> _Source text_
The announcements come against a backdrop of stubborn inflation, which continues to push up the price of most basics, and much higher borrowing costs, not just for individuals and businesses, but the government too.

Pensioners and vulnerable groups can seek solace in the fact they will be mostly insulated from the impact of inflation and continue to have their energy bills subsidised, and one big upside of rising rates is that savers will be better rewarded.

However, 2023 is clearly going to be challenging for our finances. Thankfully, I’m here to break down exactly what’s been going on and how it’ll affect you – plus, in each area of your finances, I’ll offer you three practical things YOU can do.

Inflation

The sharp rise in the price of – well, just about everything - has hit all of us since the middle of 2021. Back then, prices were rising at the rate of around 2% a year. But by December, inflation had gone up to 5% and in July it reached a grim new milestone, hitting double-digits for the first time in decades. The day before the Autumn Statement, it was announced that inflation had edged up further to 11.1%, the highest rate for 41 years.

If it feels like your supermarket bill is a lot more painful these days, you certainly aren’t imagining it. Food price inflation was 16% in October, with the price of oils, fats and pasta going up by a third, and low-fat milk becoming 48% more expensive.

> _Record excerpts_
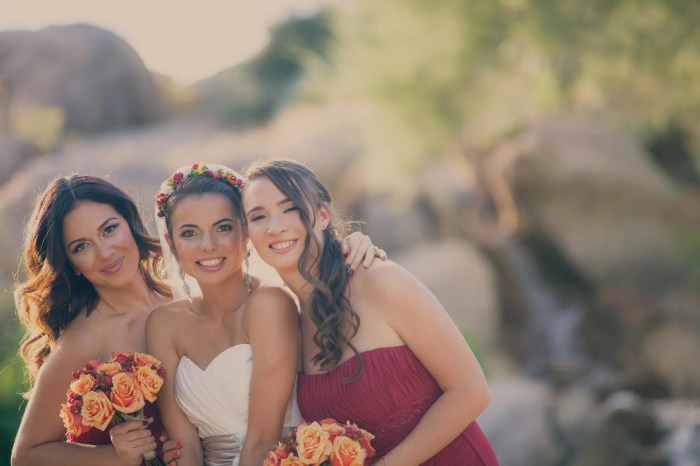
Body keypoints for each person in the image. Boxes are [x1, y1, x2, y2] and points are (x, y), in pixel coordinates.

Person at [242, 159, 499, 466]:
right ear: (248, 233)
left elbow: (472, 392)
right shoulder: (290, 321)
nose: (276, 226)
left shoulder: (378, 280)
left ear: (323, 216)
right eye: (259, 217)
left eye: (290, 208)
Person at [146, 163, 384, 466]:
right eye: (189, 233)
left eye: (223, 228)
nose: (208, 245)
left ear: (246, 232)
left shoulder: (270, 303)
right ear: (171, 243)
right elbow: (184, 444)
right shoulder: (163, 324)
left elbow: (263, 441)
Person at [12, 175, 181, 466]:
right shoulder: (83, 341)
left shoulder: (184, 296)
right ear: (71, 265)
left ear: (130, 222)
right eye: (81, 246)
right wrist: (115, 456)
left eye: (109, 229)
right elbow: (25, 455)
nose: (105, 253)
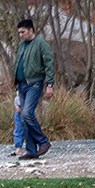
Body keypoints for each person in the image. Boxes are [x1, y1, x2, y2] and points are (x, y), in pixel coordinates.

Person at [13, 18, 55, 160]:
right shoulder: (21, 45)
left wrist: (50, 84)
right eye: (19, 32)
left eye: (23, 32)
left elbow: (49, 63)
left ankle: (43, 141)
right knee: (24, 118)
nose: (21, 35)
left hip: (34, 83)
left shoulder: (41, 43)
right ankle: (31, 150)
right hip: (22, 84)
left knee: (27, 113)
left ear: (31, 30)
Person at [12, 91, 24, 156]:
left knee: (30, 128)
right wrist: (16, 104)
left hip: (27, 107)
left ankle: (32, 146)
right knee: (18, 129)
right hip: (18, 108)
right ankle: (18, 147)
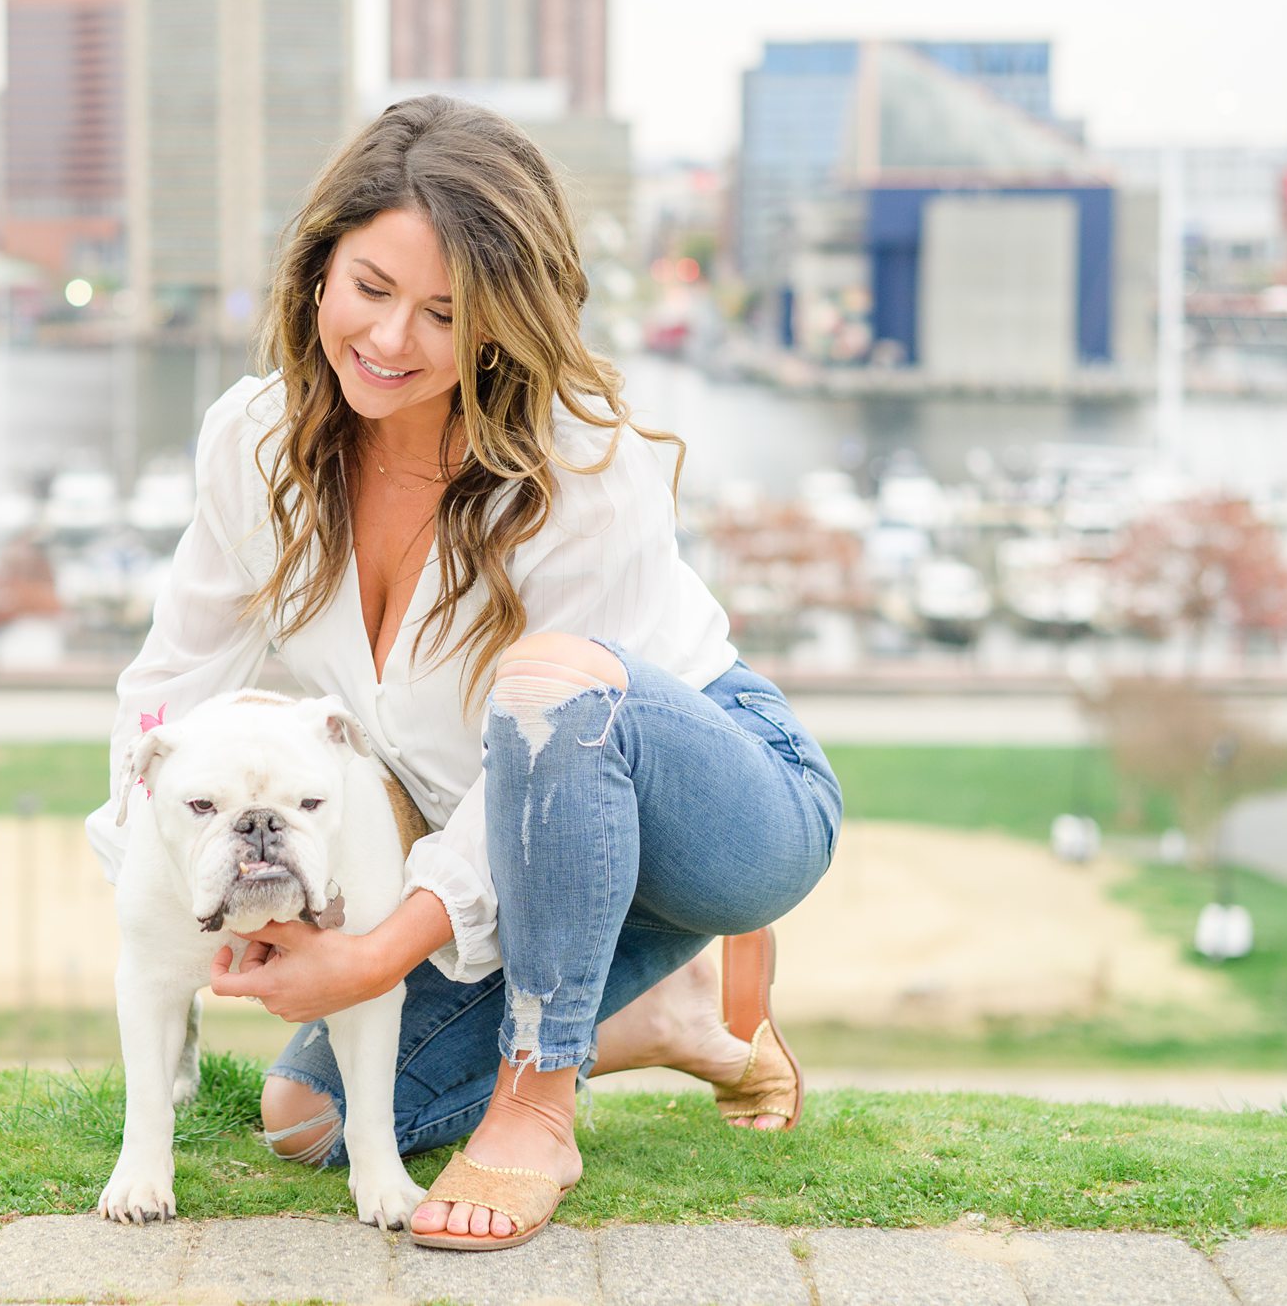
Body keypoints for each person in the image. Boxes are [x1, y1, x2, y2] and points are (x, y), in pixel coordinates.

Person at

> _Task 1_
Decide whether each statement below agrees with the text on rising living costs. For each, answer yes or no and quote the words of the text that settle it.
(a) Food price inflation stood at 16% in October.
(b) Inflation first reached double digits in December.
(c) Rising rates will leave savers worse off.
> _Task 2_
Answer these questions from the text on rising living costs.
(a) Which groups will continue to have their energy bills subsidized?
(b) What inflation rate was announced the day before the Autumn Statement?
(c) By what percentage did low-fat milk become more expensive?
> _Task 3_
Resume the text on rising living costs, picking up right after its final sentence about food prices.

> _Response 1_
(a) Yes: "Food price inflation was 16% in October"
(b) No: "in July it reached a grim new milestone, hitting double-digits for the first time in decades"
(c) No: "one big upside of rising rates is that savers will be better rewarded"

> _Response 2_
(a) Pensioners and vulnerable groups
(b) 11.1%
(c) 48%

> _Response 3_
The past year or so has been a reminder of just how corrosive inflation can be. When inflation was averaging less than 1% (such as in 2020), we didn’t need much of an uplift in our income to keep up with it. Now, we are effectively losing 10% of the spending value of our money. Given that average wages are growing at 5-6%, this means most of us are seeing a steep fall in our take-home pay.

Inflation can also have major repercussions for borrowers and investors. Central banks have traditionally fought inflation by raising interest rates. The theory is that when borrowing becomes dearer, people spend less, meaning demand (and therefore prices) go down. This doesn’t just make mortgages, credit cards and loans more expensive. It also makes it harder for some businesses to borrow and grow, which can hit their investors’ returns in products like pensions and stocks and shares Isas.

When can we expect this to end? The Bank of England has predicted that inflation won’t start to fall until the middle of 2023 and won’t meet its target level of 2% until sometime in 2024. Much will depend on whether shortages of workers, the situation in Ukraine and energy production/storage in the UK improves over the next 6-12 months.

Inflation fighting tips:

In the meantime, what can you do to minimise the impact of inflation?

  1. Firstly, do your own inflation audit. Closely monitor the price of items you buy every week to see if there are any changes. You can adapt by trading down to non-branded products or cutting out optional items altogether (at least for the time being).
  2. Secondly, keep your receipts! In an age of contactless spending, self-service checkouts, and digital wallets, it’s all too easy to dispense with that little proof of purchase. But without it, you won’t know how much you spend per item because your bank statements will only tell you the total sum you spend with a retailer. I keep my receipts and put them in an old-fashioned receipt spike, but you could just put them in a box or drawer. You can also create a separate email folder for your online shopping orders. Compare them month-to-month to see where inflation is creeping in.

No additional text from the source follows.